Sushi and Sashimi: Our guide

SushiCreative Commons License Photo by Sami Keinänen

With globalization, “Eastern” dishes have become part of the eating habits in the Western part of the planet as well.

It has become a custom (and fashion) to eat lunch or dinner at the so-called All you can eat “oriental buffets” where, among many things, you can delight your palate with the typical Japanese “dish” called sushi (寿司).

Remember, to begin, that sushi is really Japanese and not Chinese as some people think (even if we say that sushi was born thanks to China).

It is also true that All you can eats (and Japanese restaurants in general) in the West are for the most part run by the Chinese, even if some pretend to be Japanese or to have Japanese cooks…

In this article I’ll seek to explain what this mystical sushi is and how it’s different from sashimi, another typical Japanese dish.

Sushi has now become an industry that produces billions of Dollars in Japan alone and eating sushi has almost become fanaticism, in my opinion.

Consider that in Tokyo there are restaurant chains specializing in sushi where you’ll have to wait in line from 5 in the morning in order to taste their gourmet dishes.

I’m talking about Sushi Dai and Daiwa Sushi, of which Marco Togni talks about in this video.

The history of sushi

The history of sushi is a very interesting story on the evolution of a rather simple dish. Originally, sushi was born as a way of preserving food.

Fish was put into rice to ferment, so that it might be preserved for longer. The rice was then thrown away and the fish was eaten. This method of preservation started in China and around the seventh century it also spread to Japan, where fish had always been the main food staple.

The Japanese, nevertheless, changed this method a little bit and also began to eat the rice. At the beginning of the Seventeenth Century, Matsumoto Yoshiichi of Edo (modern Tokyo) began to flavor the rice with vinegar to then sell it.
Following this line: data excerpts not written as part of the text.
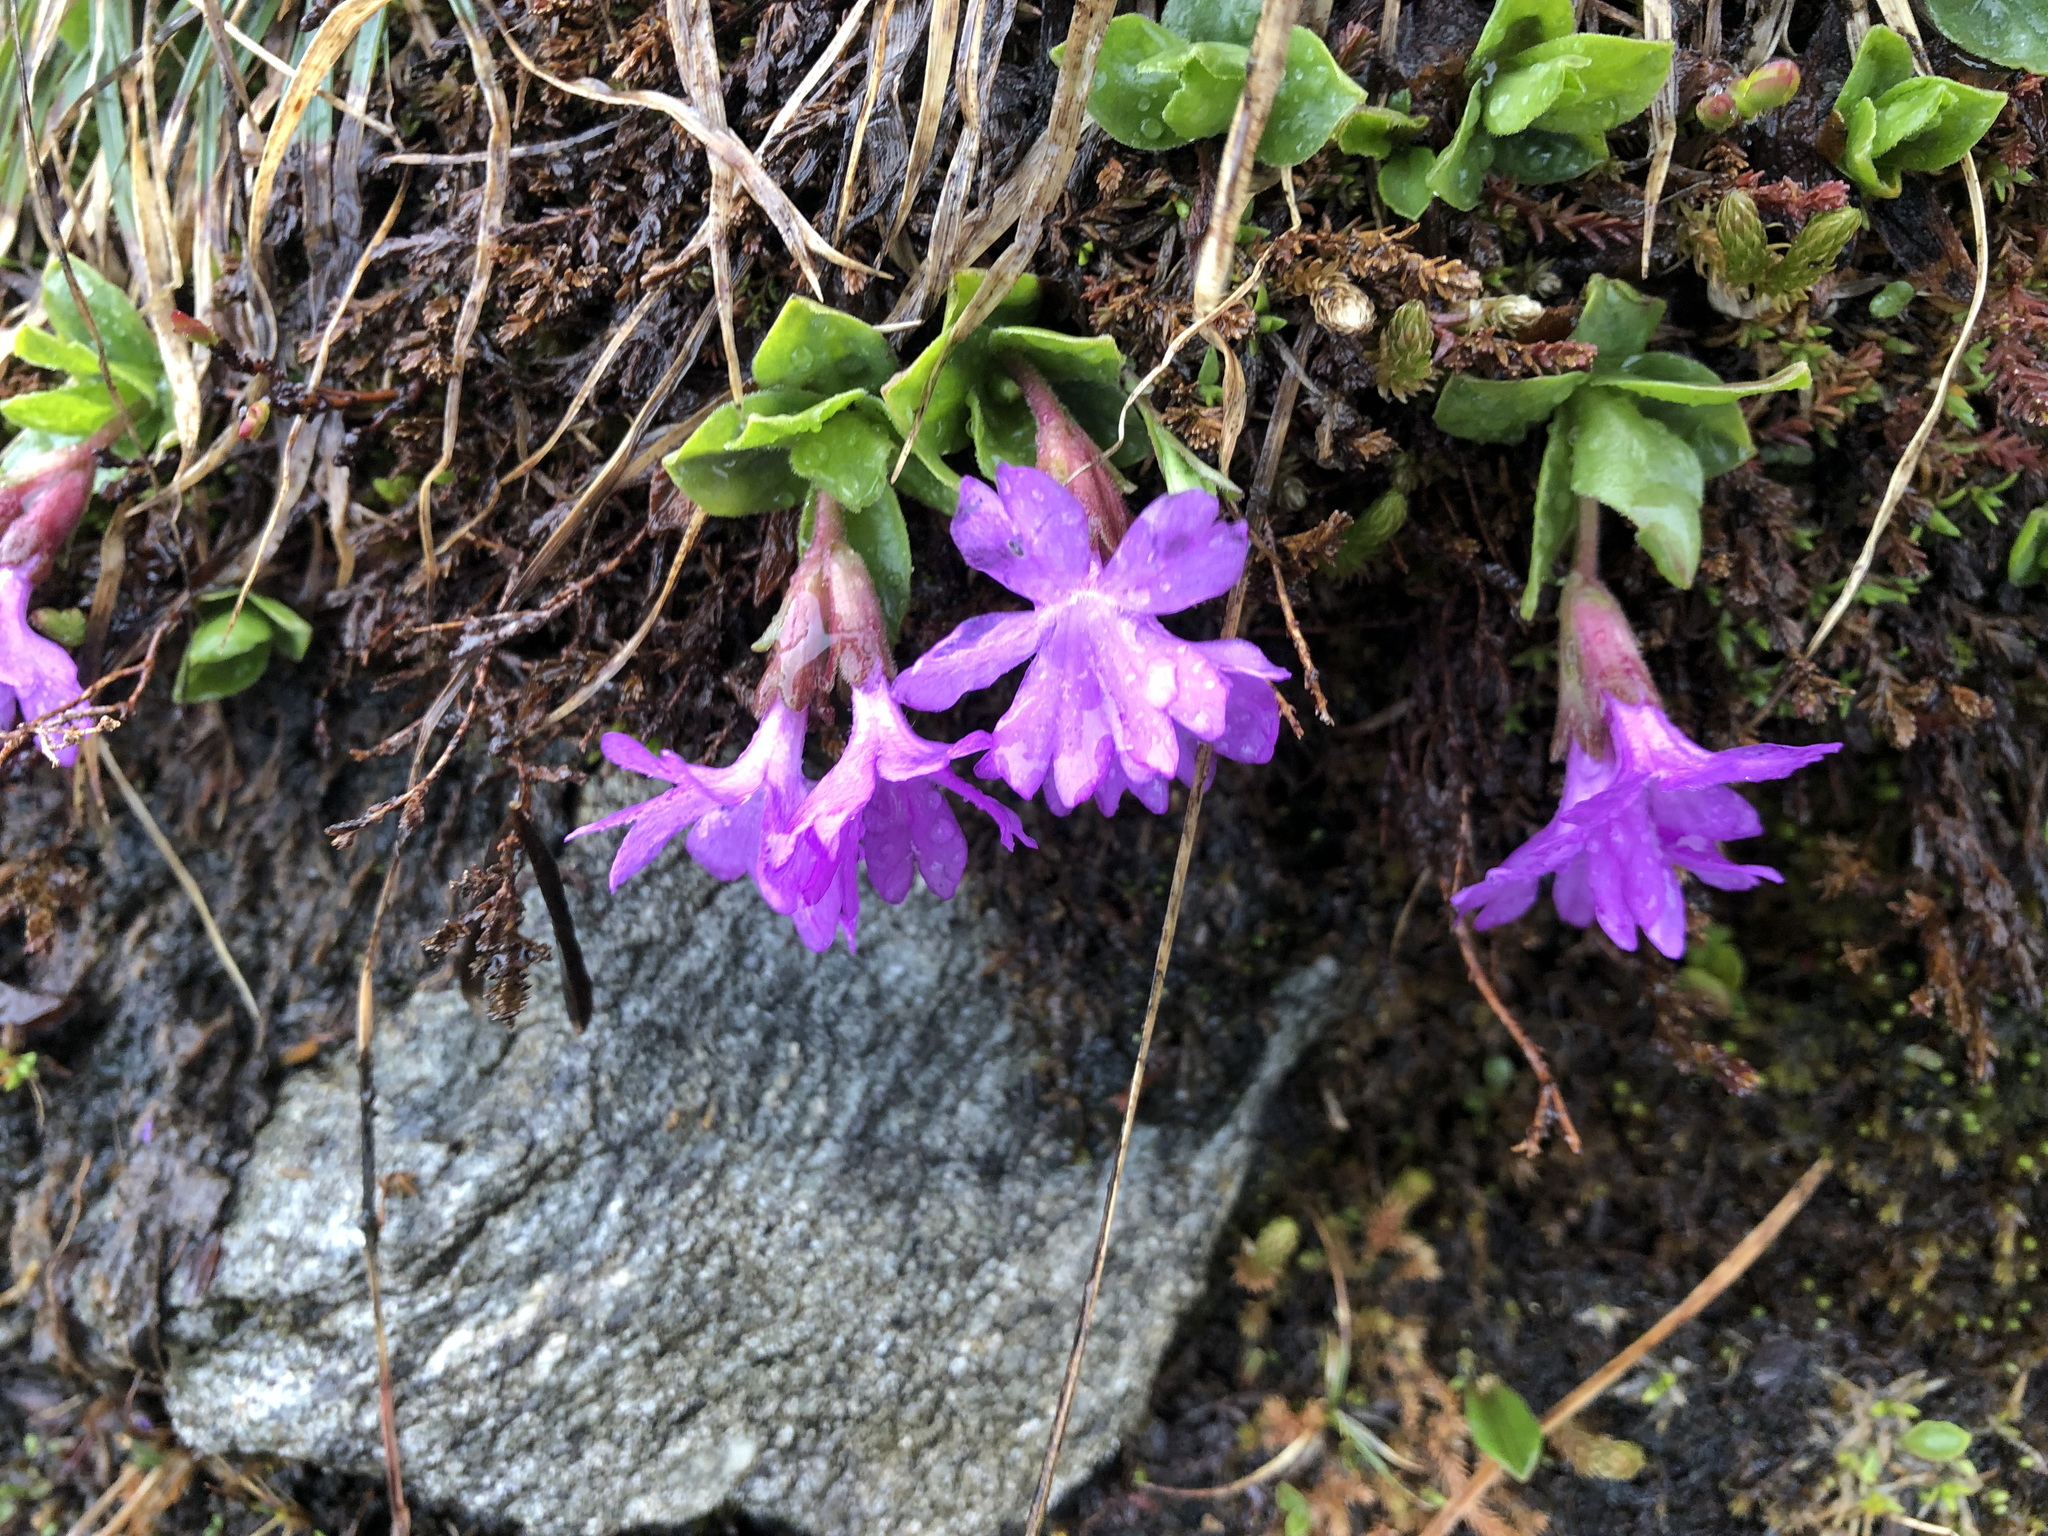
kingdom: Plantae
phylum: Tracheophyta
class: Magnoliopsida
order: Ericales
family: Primulaceae
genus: Primula
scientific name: Primula integrifolia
In this way, instead of having to wait a few months, the fish could be eaten right away.

Over the course of the centuries, the methods of preparation and presentation has changed some, bringing us up to modern sushi.

What is sushi?

But what is this sushi? First let’s go over the categorization of different types of sushi, in evident terms, I’ll say that sushi is any dish made with rice and vinegar, which could be filled with vegetables, wrapped in seaweed, and covered by raw, cooked or marinated fish. Sushi, in fact, means “sour” and refers to a vast gamut of foods prepared with a particular rice.

SashimiA dish of sashimi – Creative Commons License Sashimi Salmão by Luciano Ramo

What is the difference between sushi and sashimi?

Sashimi (刺身) literally means “skewered body” which doesn’t only consist of fish, but also of meat cut rather finely.

Traditionally, this plate is laid upon a sort of decoration made up of daikon – an Asian radish – and the leaf of the perilla.

Sashimi is usually served with soy sauce and, for those who wish, the infamous wasabi (山葵), an extremely-spicy green- colored paste that takes its name from the radish from where it comes from.

Normally, with sashimi, as opposed to sushi, there is no rice. Even with sashimi there are different types that we won’t go into here.

Types of sushi

Let’s now look at the most common types of sushi (as well as my favorite).

Makizushi (巻き寿司)

Since maki means “to roll”, we have this “rolled sushi”. This is a ball of rice wrapped in nori (dry seaweed) which includes not only the rice but also the condiments inside.

Here’s a small list of what a makizushi might have: avocado, cucumber, tempura (another Japanese dish), cream cheese, salmon, tuna, and so on.

Depending on the size, shape and structure, it takes different names: hosomaki which has a thinner shape; chumaki which is medium size; futomaki which are thicker; uramaki which generally has nori (dry seaweed) inside and rice outside; and temaki.

Nigirizushi (握り寿司) – Handmade sushi

This is a small ball of rice pressed by hand that can have a pinch of wasabi on its tip and fish (usually salmon) in place of the nori. In place of fish there could also be egg, tamago.

Chirashizushi (散らし寿司) – Mixed sushi

This is a type of sushi served in a bowl of rice mixed with various condiments called “gu”. This type of sushi is perhaps the most common in Japanese homes because its easy to prepare.

Curiously, chirashizushi, in the majority of cases doesn’t have meat or fish. Instead it has egg, tofu, bamboo shoots and various vegetables.

Inarizushi (稲荷寿司) – Stuffed sushi

This is a sort of fried tofu cavity (abura age) filled with sushi rice.


The world of sushi is truly vast! I hope I’ve given you a small basis from which to start… and now, as Goku says before every meal… ittadakimasu!